» Dataset records

--------------------------------------------------

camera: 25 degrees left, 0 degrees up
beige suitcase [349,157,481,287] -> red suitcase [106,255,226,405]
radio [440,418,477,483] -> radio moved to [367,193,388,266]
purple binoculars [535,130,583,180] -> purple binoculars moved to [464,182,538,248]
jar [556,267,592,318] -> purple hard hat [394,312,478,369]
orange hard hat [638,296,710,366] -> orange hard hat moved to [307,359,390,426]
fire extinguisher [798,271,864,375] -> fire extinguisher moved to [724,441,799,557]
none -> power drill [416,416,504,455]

--------------------------------------------------

» What to work on
What you return must match the data line for line.

» Response to the task
camera: 25 degrees left, 0 degrees up
beige suitcase [349,157,481,287] -> red suitcase [106,255,226,405]
radio [440,418,477,483] -> radio moved to [367,193,388,266]
purple binoculars [535,130,583,180] -> purple binoculars moved to [464,182,538,248]
jar [556,267,592,318] -> purple hard hat [394,312,478,369]
orange hard hat [638,296,710,366] -> orange hard hat moved to [307,359,390,426]
fire extinguisher [798,271,864,375] -> fire extinguisher moved to [724,441,799,557]
none -> power drill [416,416,504,455]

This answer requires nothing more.